# Optimization and Initialization 

In [1]:
!conda info 



     active environment : DL-torch-arm64
    active env location : /Applications/anaconda3/envs/DL-torch-arm64
            shell level : 2
       user config file : /Users/antoineherbet/.condarc
 populated config files : /Users/antoineherbet/.condarc
          conda version : 24.7.1
    conda-build version : 24.5.1
         python version : 3.12.2.final.0
                 solver : libmamba (default)
       virtual packages : __archspec=1=m1
                          __conda=24.7.1=0
                          __osx=14.5=0
                          __unix=0=0
       base environment : /Applications/anaconda3  (writable)
      conda av data dir : /Applications/anaconda3/etc/conda
  conda av metadata url : None
           channel URLs : https://conda.anaconda.org/conda-forge/osx-arm64
                          https://conda.anaconda.org/conda-forge/noarch
                          https://repo.anaconda.com/pkgs/main/osx-arm64
                          https://repo.anaconda.com/pkgs/main/n

In [2]:
import torch
from torch import mps

# If Metal Performance Shader (mps) is not available tell me:
if not torch.backends.mps.is_available():
    if not torch.backends.mps.is_built():
        print("MPS not available because the current PyTorch install was not "
              "built with MPS enabled.")
    else:
        print("MPS not available because the current MacOS version is not 12.3+ "
              "and/or you do not have an MPS-enabled device on this machine.")

# If mps is available directly put it on the device.
else:
    device = torch.device("mps")
,
# If cuda (nvidia gpu) is not available tell me:
if not torch.cuda.is_available():
    print("Cuda not available because the current PyTorch install was not "
              "built with Cuda enabled.")
   

# If cuda is available directly put it on the device.
else:
    device = torch.device("cuda")
,

# Is mps available?

mps_avail = torch.backends.mps.is_available() 
print(f"Is Metal Performance Shader (mps) available? {mps_avail}")

,

# Is mps available?

cuda_avail = torch.cuda.is_available() 
print(f"Is Cuda available? {cuda_avail}")

Cuda not available because the current PyTorch install was not built with Cuda enabled.
Is Metal Performance Shader (mps) available?
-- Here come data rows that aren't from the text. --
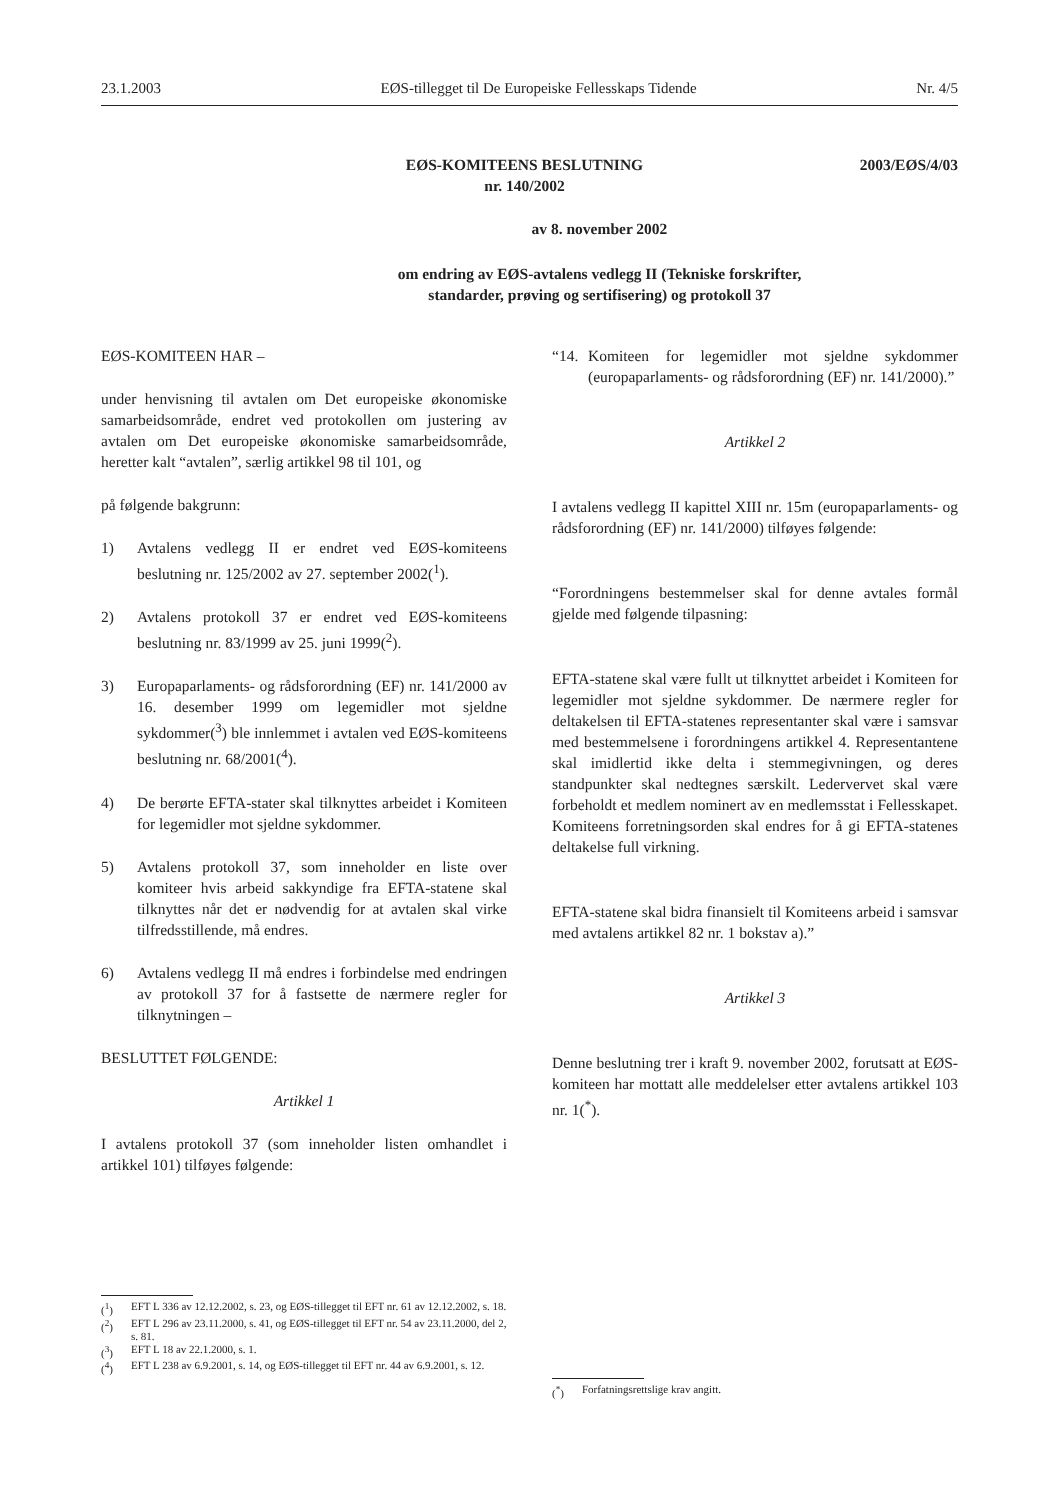23.1.2003 EØS-tillegget til De Europeiske Fellesskaps Tidende Nr. 4/5
EØS-KOMITEENS BESLUTNING
nr. 140/2002
2003/EØS/4/03
av 8. november 2002
om endring av EØS-avtalens vedlegg II (Tekniske forskrifter,
standarder, prøving og sertifisering) og protokoll 37
EØS-KOMITEEN HAR –
under henvisning til avtalen om Det europeiske økonomiske samarbeidsområde, endret ved protokollen om justering av avtalen om Det europeiske økonomiske samarbeidsområde, heretter kalt “avtalen”, særlig artikkel 98 til 101, og
på følgende bakgrunn:
1) Avtalens vedlegg II er endret ved EØS-komiteens beslutning nr. 125/2002 av 27. september 2002(<sup>1</sup>).
2) Avtalens protokoll 37 er endret ved EØS-komiteens beslutning nr. 83/1999 av 25. juni 1999(<sup>2</sup>).
3) Europaparlaments- og rådsforordning (EF) nr. 141/2000 av 16. desember 1999 om legemidler mot sjeldne sykdommer(<sup>3</sup>) ble innlemmet i avtalen ved EØS-komiteens beslutning nr. 68/2001(<sup>4</sup>).
4) De berørte EFTA-stater skal tilknyttes arbeidet i Komiteen for legemidler mot sjeldne sykdommer.
5) Avtalens protokoll 37, som inneholder en liste over komiteer hvis arbeid sakkyndige fra EFTA-statene skal tilknyttes når det er nødvendig for at avtalen skal virke tilfredsstillende, må endres.
6) Avtalens vedlegg II må endres i forbindelse med endringen av protokoll 37 for å fastsette de nærmere regler for tilknytningen –
BESLUTTET FØLGENDE:
Artikkel 1
I avtalens protokoll 37 (som inneholder listen omhandlet i artikkel 101) tilføyes følgende:
“14. Komiteen for legemidler mot sjeldne sykdommer (europaparlaments- og rådsforordning (EF) nr. 141/2000).”
Artikkel 2
I avtalens vedlegg II kapittel XIII nr. 15m (europaparlaments- og rådsforordning (EF) nr. 141/2000) tilføyes følgende:
“Forordningens bestemmelser skal for denne avtales formål gjelde med følgende tilpasning:
EFTA-statene skal være fullt ut tilknyttet arbeidet i Komiteen for legemidler mot sjeldne sykdommer. De nærmere regler for deltakelsen til EFTA-statenes representanter skal være i samsvar med bestemmelsene i forordningens artikkel 4. Representantene skal imidlertid ikke delta i stemmegivningen, og deres standpunkter skal nedtegnes særskilt. Ledervervet skal være forbeholdt et medlem nominert av en medlemsstat i Fellesskapet. Komiteens forretningsorden skal endres for å gi EFTA-statenes deltakelse full virkning.
EFTA-statene skal bidra finansielt til Komiteens arbeid i samsvar med avtalens artikkel 82 nr. 1 bokstav a).”
Artikkel 3
Denne beslutning trer i kraft 9. november 2002, forutsatt at EØS-komiteen har mottatt alle meddelelser etter avtalens artikkel 103 nr. 1(<sup>*</sup>).
(<sup>1</sup>) EFT L 336 av 12.12.2002, s. 23, og EØS-tillegget til EFT nr. 61 av 12.12.2002, s. 18.
(<sup>2</sup>) EFT L 296 av 23.11.2000, s. 41, og EØS-tillegget til EFT nr. 54 av 23.11.2000, del 2, s. 81.
(<sup>3</sup>) EFT L 18 av 22.1.2000, s. 1.
(<sup>4</sup>) EFT L 238 av 6.9.2001, s. 14, og EØS-tillegget til EFT nr. 44 av 6.9.2001, s. 12.
(<sup>*</sup>) Forfatningsrettslige krav angitt.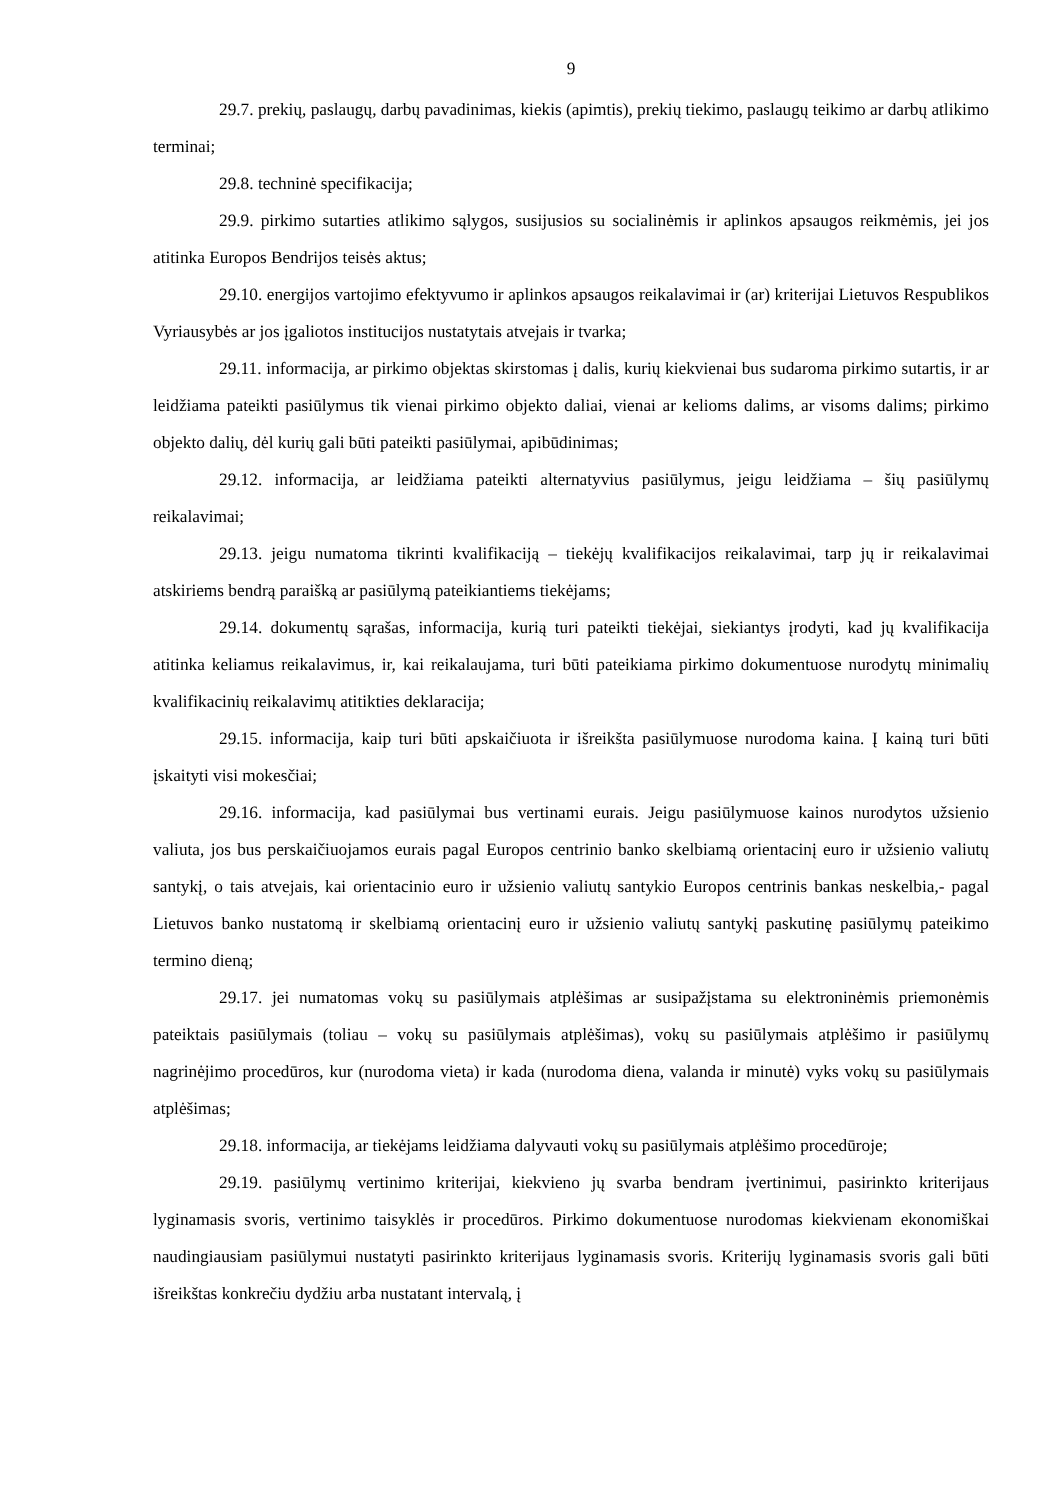9
29.7. prekių, paslaugų, darbų pavadinimas, kiekis (apimtis), prekių tiekimo, paslaugų teikimo ar darbų atlikimo terminai;
29.8. techninė specifikacija;
29.9. pirkimo sutarties atlikimo sąlygos, susijusios su socialinėmis ir aplinkos apsaugos reikmėmis, jei jos atitinka Europos Bendrijos teisės aktus;
29.10. energijos vartojimo efektyvumo ir aplinkos apsaugos reikalavimai ir (ar) kriterijai Lietuvos Respublikos Vyriausybės ar jos įgaliotos institucijos nustatytais atvejais ir tvarka;
29.11. informacija, ar pirkimo objektas skirstomas į dalis, kurių kiekvienai bus sudaroma pirkimo sutartis, ir ar leidžiama pateikti pasiūlymus tik vienai pirkimo objekto daliai, vienai ar kelioms dalims, ar visoms dalims; pirkimo objekto dalių, dėl kurių gali būti pateikti pasiūlymai, apibūdinimas;
29.12. informacija, ar leidžiama pateikti alternatyvius pasiūlymus, jeigu leidžiama – šių pasiūlymų reikalavimai;
29.13. jeigu numatoma tikrinti kvalifikaciją – tiekėjų kvalifikacijos reikalavimai, tarp jų ir reikalavimai atskiriems bendrą paraišką ar pasiūlymą pateikiantiems tiekėjams;
29.14. dokumentų sąrašas, informacija, kurią turi pateikti tiekėjai, siekiantys įrodyti, kad jų kvalifikacija atitinka keliamus reikalavimus, ir, kai reikalaujama, turi būti pateikiama pirkimo dokumentuose nurodytų minimalių kvalifikacinių reikalavimų atitikties deklaracija;
29.15. informacija, kaip turi būti apskaičiuota ir išreikšta pasiūlymuose nurodoma kaina. Į kainą turi būti įskaityti visi mokesčiai;
29.16. informacija, kad pasiūlymai bus vertinami eurais. Jeigu pasiūlymuose kainos nurodytos užsienio valiuta, jos bus perskaičiuojamos eurais pagal Europos centrinio banko skelbiamą orientacinį euro ir užsienio valiutų santykį, o tais atvejais, kai orientacinio euro ir užsienio valiutų santykio Europos centrinis bankas neskelbia,- pagal Lietuvos banko nustatomą ir skelbiamą orientacinį euro ir užsienio valiutų santykį paskutinę pasiūlymų pateikimo termino dieną;
29.17. jei numatomas vokų su pasiūlymais atplėšimas ar susipažįstama su elektroninėmis priemonėmis pateiktais pasiūlymais (toliau – vokų su pasiūlymais atplėšimas), vokų su pasiūlymais atplėšimo ir pasiūlymų nagrinėjimo procedūros, kur (nurodoma vieta) ir kada (nurodoma diena, valanda ir minutė) vyks vokų su pasiūlymais atplėšimas;
29.18. informacija, ar tiekėjams leidžiama dalyvauti vokų su pasiūlymais atplėšimo procedūroje;
29.19. pasiūlymų vertinimo kriterijai, kiekvieno jų svarba bendram įvertinimui, pasirinkto kriterijaus lyginamasis svoris, vertinimo taisyklės ir procedūros. Pirkimo dokumentuose nurodomas kiekvienam ekonomiškai naudingiausiam pasiūlymui nustatyti pasirinkto kriterijaus lyginamasis svoris. Kriterijų lyginamasis svoris gali būti išreikštas konkrečiu dydžiu arba nustatant intervalą, į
True
Is Cuda available? False


In this tutorial, we will review techniques for optimization and initialization of neural networks. When increasing the depth of neural networks, there are various challenges we face. Most importantly, we need to have a stable gradient flow through the network, as otherwise, we might encounter vanishing or exploding gradients. This is why we will take a closer look at the following concepts: initialization and optimization.

In the first half of the notebook, we will review different initialization techniques, and go step by step from the simplest initialization to methods that are nowadays used in very deep networks. In the second half, we focus on optimization comparing the optimizers SGD, SGD with Momentum, and Adam.

Let's start with importing our standard libraries:

In [4]:
## Standard libraries
import os
import json
import math
import numpy as np
import copy

## Imports for plotting
import matplotlib.pyplot as plt
from matplotlib import cm
import matplotlib_inline
%matplotlib inline
from IPython.display import set_matplotlib_formats
matplotlib_inline.backend_inline.set_matplotlib_formats('svg','pdf')
import seaborn as sns
sns.set()

## Progress bar
from tqdm.notebook import tqdm

## PyTorch
import torch
import torch.nn as nn
import torch.nn.functional as F
import torch.utils.data as data
import torch.optim as optim

We will use the same set_seed function as in Notebook 2, as weel as the path variables DATASET_PATH and CHECKPOINT_PATH.
Adjust the paths if necessary.